Too bad that General Mandible (Gene Hackman), a deranged officer who makes George S. Patton look like a milquetoast, has just declared war on the neighboring termites. The preemptive strike is all part of his megalomaniacal plan to take over the world – or at least the local ant hill.

Can Z survive the suicidal attack on an enemy five times the size of the average ant – one whose secret weapon is the ability to squirt acid from its forehead? Will he win the love of the fair maiden while leading the mass of downtrodden workers in a mini-Marxist revolution? And is there really such a place as Insectopia, the fabled paradise of sour milk and rancid honey?

Sorry, stinging fire ants couldn't make me reveal the outcome of this witty and, yes, surprisingly suspenseful adventure. The story, cleverly written by Todd Alcott and brothers Chris and Paul Weitz, is an old-fashioned yarn about the triumph of individuality over conformity that taps into the universal desire to root for the underdog. As directed by Eric Darnell and Tim Johnson, however, this fantasia actually accomplishes what many live-action narratives fail to do: It makes you care about its speck-sized characters.

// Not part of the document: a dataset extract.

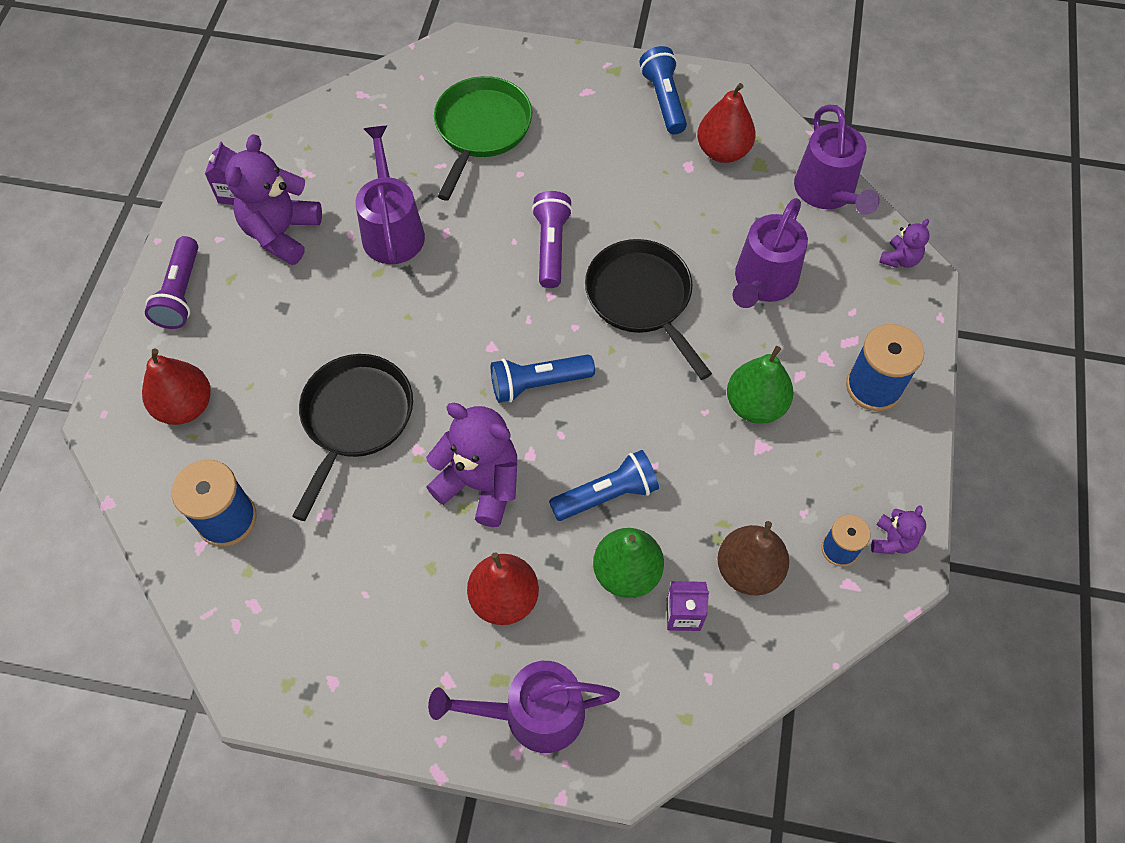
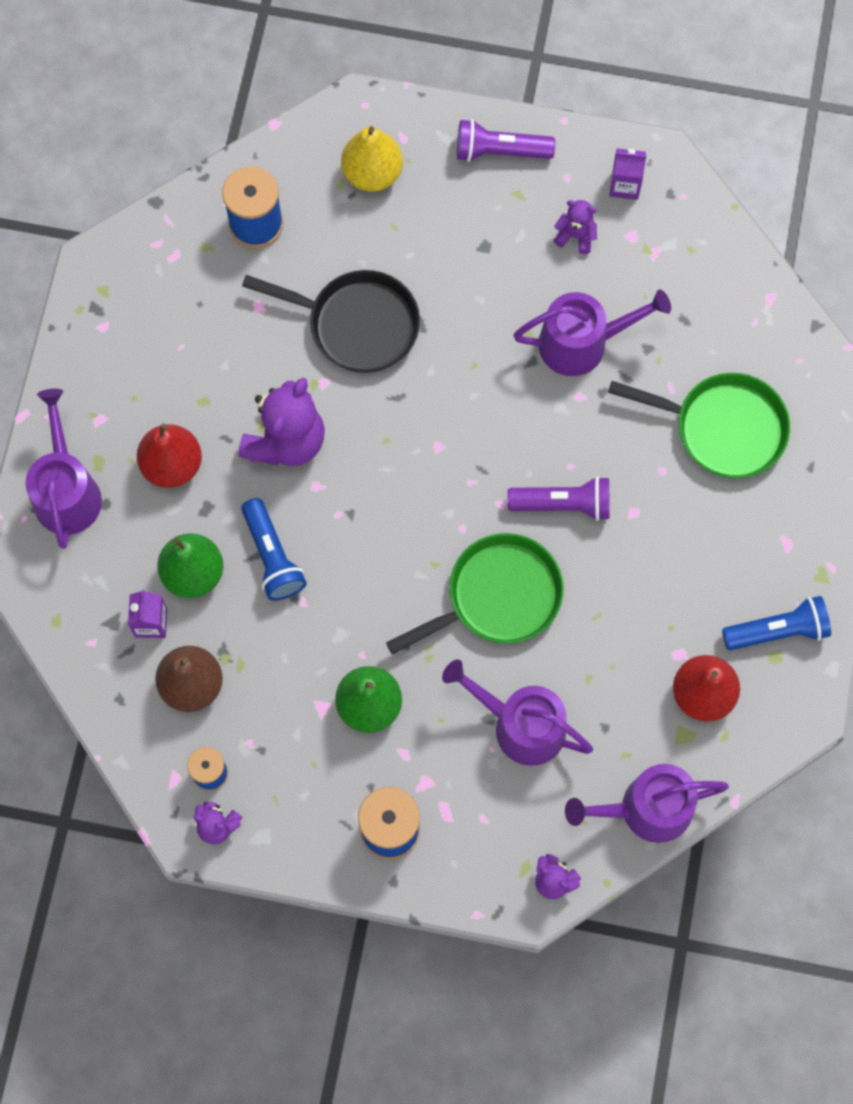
camera: 90 degrees right, 10 degrees up
red pear [142,349,211,425] -> yellow pear [341,126,403,192]
purple teddy bear [225,134,322,265] -> purple teddy bear [553,200,597,254], size x0.50
blue flashlight [491,354,595,403] -> none
black pan [585,239,712,380] -> green pan [386,533,564,654]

That's all the more unusual given the fact that these animated "Antz" crawled out of a computer, an all-too-often soulless tool known more for the technical high-wire acts it is capable of than it is for its emotional depth.

As the 1995 "Toy Story" proved, when you start with a good, solid narrative, coupled with the nuanced vocal interpretations of a well-chosen cast, it matters little whether your protagonists are pixels, pen and ink, or real people.